Each night and each day, bombing snuffed out another corner of the Reich. More than one German dwelling in every five was destroyed from the air, leaving 7.5 million homeless during the war and more than 400,000 Germans dead. Devastation scorched seventy cities, and carbonized bodies lay stacked in countless black windrows. Of the vast Krupp factory in Essen, a witness would report that “the biggest armament works in the world is incapable of producing a hairpin.” Time described how Duisburg, Düsseldorf, Dortmund, Wuppertal, Bochum, and other industrial hubs “burned like torches for a night, smoldered for a day, then lay blackened and dead.”
Yet still the lifeless life lived on. Even General Spaatz decried “the chimera” of bringing Germany to her knees from twenty thousand feet. Only subjugation and occupation would persuade the Reich that the Reich was finished. Only conquest would end the war.
* * *
Field Marshal Montgomery had a conqueror’s glint in his eye as he set in motion the battle he hoped would lead to Berlin. Montgomery’s plan was to begin on Thursday, February 8, with 340,000 troops in the Canadian First Army plowing southeast up the left bank of the Rhine from Nijmegen in Operation VERITABLE. Two days later, in Operation GRENADE, the U.S. Ninth Army with another 300,000 men would lunge northeast across the Roer on a forty-mile front, reinforced on the right flank by 75,000 First Army men from Joe Collins’s VII Corps. This American horde, bristling with two thousand guns and fourteen hundred tanks, was to join the Canadians shoulder to shoulder on the Rhine before enveloping the industrial Ruhr.
But no crossing could be made on the Roer—a modest stream that paralleled the Rhine—until the Schwammenauel and Urft dams upstream were seized to prevent the Germans from uncorking floodwaters at an indelicate moment. Efforts in the late fall to capture or bomb the waterworks had failed, and “damn the dams” remained a tiresome malediction in American headquarters. Not until those bugaboos were eliminated could the Roer be vaulted, the Rhine attained, and the Ruhr captured.

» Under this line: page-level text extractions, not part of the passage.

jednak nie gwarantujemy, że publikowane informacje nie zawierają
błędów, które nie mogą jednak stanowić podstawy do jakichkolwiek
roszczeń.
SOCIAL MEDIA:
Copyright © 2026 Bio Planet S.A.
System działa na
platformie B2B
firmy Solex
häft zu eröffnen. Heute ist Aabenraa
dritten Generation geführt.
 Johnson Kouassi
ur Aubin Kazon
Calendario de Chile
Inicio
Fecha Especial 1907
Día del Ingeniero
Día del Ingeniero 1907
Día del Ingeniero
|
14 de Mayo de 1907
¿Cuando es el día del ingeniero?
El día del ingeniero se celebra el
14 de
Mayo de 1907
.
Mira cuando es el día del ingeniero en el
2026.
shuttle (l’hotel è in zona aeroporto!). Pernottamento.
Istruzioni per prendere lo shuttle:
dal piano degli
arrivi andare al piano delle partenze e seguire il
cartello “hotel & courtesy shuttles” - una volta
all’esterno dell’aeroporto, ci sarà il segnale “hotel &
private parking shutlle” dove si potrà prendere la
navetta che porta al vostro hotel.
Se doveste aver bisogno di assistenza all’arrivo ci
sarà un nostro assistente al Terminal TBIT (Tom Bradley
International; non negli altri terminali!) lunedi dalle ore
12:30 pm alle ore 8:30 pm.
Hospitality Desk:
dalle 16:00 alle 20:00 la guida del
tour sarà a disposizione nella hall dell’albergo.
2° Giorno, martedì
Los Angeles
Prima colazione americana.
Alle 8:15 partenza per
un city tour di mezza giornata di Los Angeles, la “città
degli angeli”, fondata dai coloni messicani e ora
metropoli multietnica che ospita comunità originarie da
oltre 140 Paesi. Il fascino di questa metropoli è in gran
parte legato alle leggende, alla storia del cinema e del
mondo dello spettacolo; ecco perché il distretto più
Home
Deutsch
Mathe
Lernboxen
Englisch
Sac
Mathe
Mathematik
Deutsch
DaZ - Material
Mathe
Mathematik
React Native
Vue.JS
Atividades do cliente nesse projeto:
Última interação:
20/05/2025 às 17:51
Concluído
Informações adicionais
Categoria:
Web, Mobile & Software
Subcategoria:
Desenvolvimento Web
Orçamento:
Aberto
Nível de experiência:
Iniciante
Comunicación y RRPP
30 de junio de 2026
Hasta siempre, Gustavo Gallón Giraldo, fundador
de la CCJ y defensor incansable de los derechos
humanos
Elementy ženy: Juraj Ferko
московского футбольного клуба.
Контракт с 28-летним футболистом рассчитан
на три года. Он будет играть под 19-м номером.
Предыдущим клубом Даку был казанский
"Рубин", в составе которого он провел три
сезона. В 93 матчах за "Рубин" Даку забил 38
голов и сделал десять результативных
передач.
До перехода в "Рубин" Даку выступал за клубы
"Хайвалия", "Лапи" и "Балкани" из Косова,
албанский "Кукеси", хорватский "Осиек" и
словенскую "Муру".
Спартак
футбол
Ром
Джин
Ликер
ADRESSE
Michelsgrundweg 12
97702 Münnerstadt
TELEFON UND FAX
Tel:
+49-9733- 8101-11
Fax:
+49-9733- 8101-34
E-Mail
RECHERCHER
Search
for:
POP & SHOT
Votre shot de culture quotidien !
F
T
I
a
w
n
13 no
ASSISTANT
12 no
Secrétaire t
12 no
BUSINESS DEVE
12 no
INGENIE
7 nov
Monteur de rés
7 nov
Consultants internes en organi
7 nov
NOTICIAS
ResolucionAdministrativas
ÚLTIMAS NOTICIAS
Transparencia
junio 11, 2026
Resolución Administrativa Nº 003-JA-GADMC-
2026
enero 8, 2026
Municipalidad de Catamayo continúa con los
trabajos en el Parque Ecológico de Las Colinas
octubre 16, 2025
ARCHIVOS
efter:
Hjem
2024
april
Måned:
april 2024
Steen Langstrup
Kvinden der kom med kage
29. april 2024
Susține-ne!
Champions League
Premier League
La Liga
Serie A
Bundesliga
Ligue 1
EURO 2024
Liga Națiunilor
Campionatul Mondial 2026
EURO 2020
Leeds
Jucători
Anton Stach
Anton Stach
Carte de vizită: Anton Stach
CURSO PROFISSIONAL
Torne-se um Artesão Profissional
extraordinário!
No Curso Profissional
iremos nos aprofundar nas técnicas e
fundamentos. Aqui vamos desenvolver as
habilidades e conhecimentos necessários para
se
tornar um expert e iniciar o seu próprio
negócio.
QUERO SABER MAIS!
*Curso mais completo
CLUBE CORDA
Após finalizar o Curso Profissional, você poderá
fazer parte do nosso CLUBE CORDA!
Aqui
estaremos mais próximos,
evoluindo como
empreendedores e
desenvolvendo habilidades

The Urft fell easily in early February, but only because German defenders had rallied round the Schwammenauel and the twenty billion gallons it impounded. For nearly a week the green 78th Division, reinforced by a regiment from the 82nd Airborne and eventually the veteran 9th Division, had retaken ground won and then lost in the Hürtgen battles of late fall: the Kall gorge—where dozens of decaying, booby-trapped corpses of 28th Division troops still lined the trail—and then Kommerscheidt, and finally ruined Schmidt, captured in a cellar-to-cellar gunfight on February 8 after forty battalions of U.S. artillery made the rubble bounce. The Schwammenauel stood two miles away.
At eight P.M. on Friday, February 9, a battalion of the 309th Infantry crept from a tangled wood to find the dam intact and imposing: 170 feet high, 1,200 feet across, and almost 1,000 feet thick at its base. German mortar and artillery rounds rained down, and muzzle flashes winked from the far shoreline, answered by an eventual forty thousand U.S. shells. Silvered by flare light, five engineers and an escort of riflemen trotted across the dam as an ominous rumble rose from the Schwammenauel valve house below. Finding that a bridge across the sluiceway had been destroyed, the men hopped over a guardrail and slid down the dam’s northern face to enter a doorway far below. Stifling heat and pressure made breathing difficult—“it was like going in a tunnel under the sea,” one lieutenant recalled—but no explosives were found within. Engineers had calculated that German demolitionists would need a half million pounds of TNT to blow a hole in the massive structure.